A specialist opening batsman. A reliable one down batter who clubs efficiency and stroke play with a sense of style. A wicketkeeping batter whose skill with the glove allows India the extra scope to factor in a specialist player thus offering a sense of versatility to the playing eleven.
What’s more?
As seen in the more recent times, a specialist number five batsman, but one without whom you can’t imagine the current design of the limited overs Indian side.
KL Rahul, truth be told, has given his everything to each different role that he’s been tasked with up to this point.
He’s ever evolving. There is really no end to his potential being explored for the sake of his nation.
It could be argued, KL Rahul has been the journeyman whose central line of duty is to accept challenges with glee and score runs for India without much of a hue and cry.
And quite frankly, KL Rahul has done anything but disappoint a country for whom, given the enormity of competition, consistent run scoring is perhaps akin to walking on broken glass nearly every single time.
But what’s fascinating is just how much has the make up of the Indian cricket team changed as on date to where it was at the time of KL Rahul’s much-anticipated and widely-followed arrival in national colours.

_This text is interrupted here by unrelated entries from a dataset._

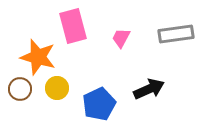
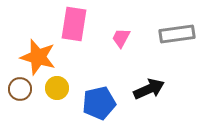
pink rectangle: moved 1 px right, 2 px up; rotated 24 degrees clockwise
gray rectangle: moved 1 px right
blue pentagon: moved 1 px up; rotated 12 degrees clockwise
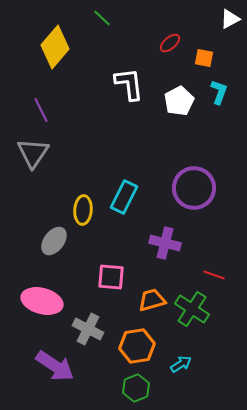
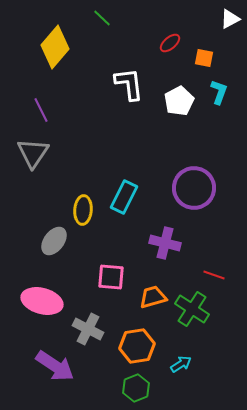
orange trapezoid: moved 1 px right, 3 px up
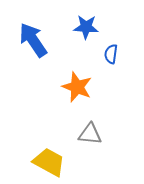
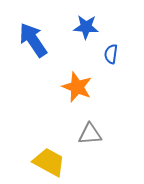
gray triangle: rotated 10 degrees counterclockwise
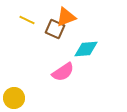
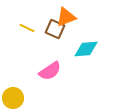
yellow line: moved 8 px down
pink semicircle: moved 13 px left, 1 px up
yellow circle: moved 1 px left
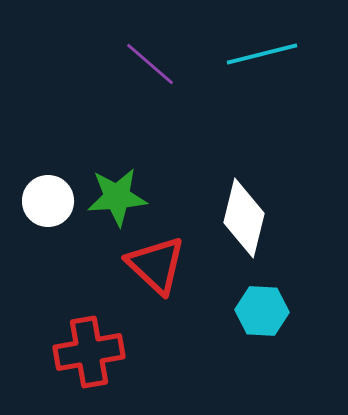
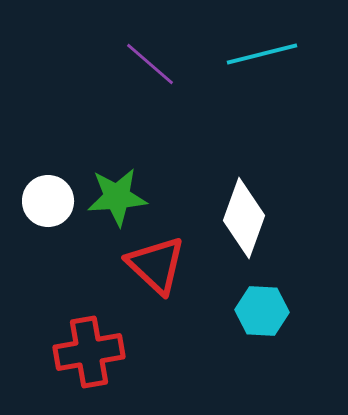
white diamond: rotated 6 degrees clockwise
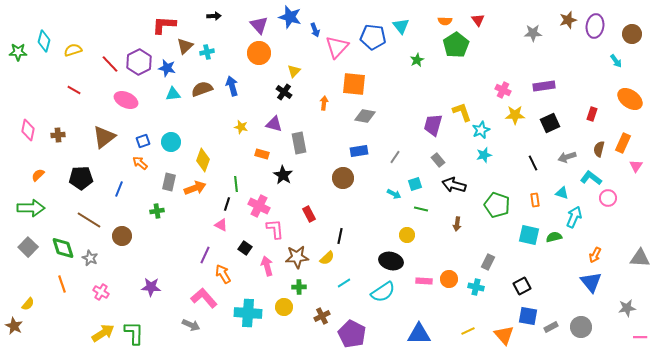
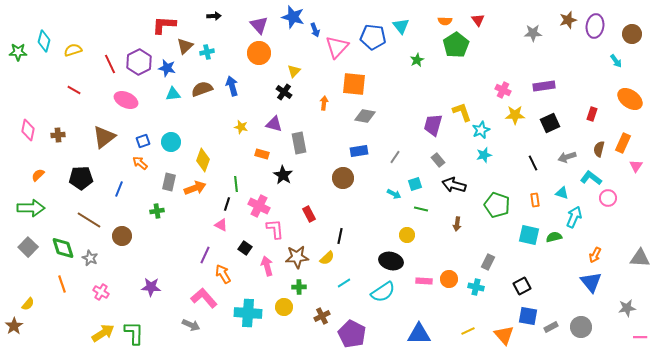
blue star at (290, 17): moved 3 px right
red line at (110, 64): rotated 18 degrees clockwise
brown star at (14, 326): rotated 12 degrees clockwise
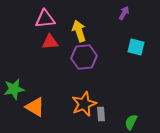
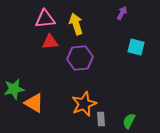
purple arrow: moved 2 px left
yellow arrow: moved 3 px left, 7 px up
purple hexagon: moved 4 px left, 1 px down
orange triangle: moved 1 px left, 4 px up
gray rectangle: moved 5 px down
green semicircle: moved 2 px left, 1 px up
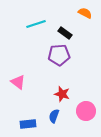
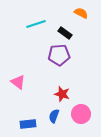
orange semicircle: moved 4 px left
pink circle: moved 5 px left, 3 px down
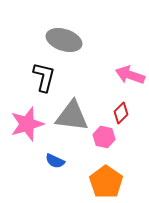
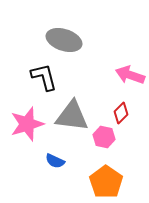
black L-shape: rotated 28 degrees counterclockwise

The technically-correct right handed batsman arrived donning the bright blues back in 2016. Back then, the legendary Dhoni was the captain, Dhawal Kulkarni led the attack and the great Jasprit Bumrah was a first change option for the one day side.
To give a sense of time as to when Rahul arrived, Rayudu was a middle order batsman and Yuzvendra Chahal had only just begun.
Rahul, by the way, did arrive in style stroking a gleeful hundred in his maiden assignment in Zimbabwe.
Today, as the dashing Karnataka batsman turns 31 but not before coming wishing a shooting distance of 2000-ODI runs having already conjured 2642 in Tests, his team wears a significantly drastic look.
There’s no Virat Kohli as captain. Dhoni, the king is already a former player. Bumrah features in a playing line up only when fitness allows, and while the likes of Shaw and Samson are often in and out of the team given tough selection decisions, the entire team features a youthful DNA with Gill and Pant being the young faces.
And there’s KL Rahul, a senior figure whose experience and epic stroke making can diffuse pressure and give an able direction to a younger generation that looks up to him as a path giver.
Amongst these interesting and changing times for Team India, KL Rahul also has to be the man who can be Rohit Sharma’s go to batsman in times of duress.
In a sense, he’s quite the middle path between the ferocity of Virat Kohli and the lofty batsmanship of Rohit Sharma.
It’s his calmness and ability to keep the wits about himself during pressure as seen in the first (of the three) ODI against Australia (at the Wankhede) that culminated in 75 valuable runs that India most need.
It could be argued that to a team whose lofty hitters are Suryakumar and Ishan, a side that’s beautified by Virat and Rohit’s eclectic strokeplay, KL Rahul plays the part of the calm headed rescuer that digs the side out of trouble in tense situations.
With his proclivity to combine power with a dash of timing, Rahul is patience that India’s youth often falters with given its erratic ways of being with the bat and at the same time, Rahul is the holder of an end when someone else desires playing the wrecker in chief.
It’s not that everything has always gone right for the man sporting wrists flicks and a temperamentally sorted aptitude as a modern marksman.
KL Rahul lost his way in the Test side. Given his woeful batting in the 2023 Tests against Australia, he wa dropped from the Indore Teat and subject to endless scrutiny over social media.
There was a time where a rather debatable appearance on a coffee show earned him the ire of the opinionated public when maybe runs scored for India in a winning cause should’ve made him some national highlight.
Moreover, as seen in the ongoing IPL, KL is batting with a sense of sluggishness that often hampers his team’s scoring rates.
But you’d rather place with watchful and cautiousness over irrational exuberance- wouldn’t you?
One suspects, at a time where cricket’s obsessive template has become the wham-bam style of play, KL Rahul couldn’t really get a better practice right ahead of the ODI World Cup than getting this golden opportunity to face one and all and that too in India’s own den- whether Rashid, Alzarri, Rabada, Green, or Nortje.
It could be argued that captaincy even in the form of an IPL assignment as seen in the case of his Lucknow outfit have given KL the ability to take key decisions when confronting pressure.
It’s calmed him down and made him think before he acts.
And where some of the world’s best middle over batsmen are concerned, those who are going to take part in the approaching ODI World cup, whether a Rassie van der Dussen, David Miller, Nicholas Pooran, Ben Stokes, Henry Nicholls, or Matthew Wade, KL Rahul will continue to be in the eyes of the onlookers.
Now it’s up to him whether to bring out his best for India at a time they really deserve it or watch others around him form globetrotting headlines.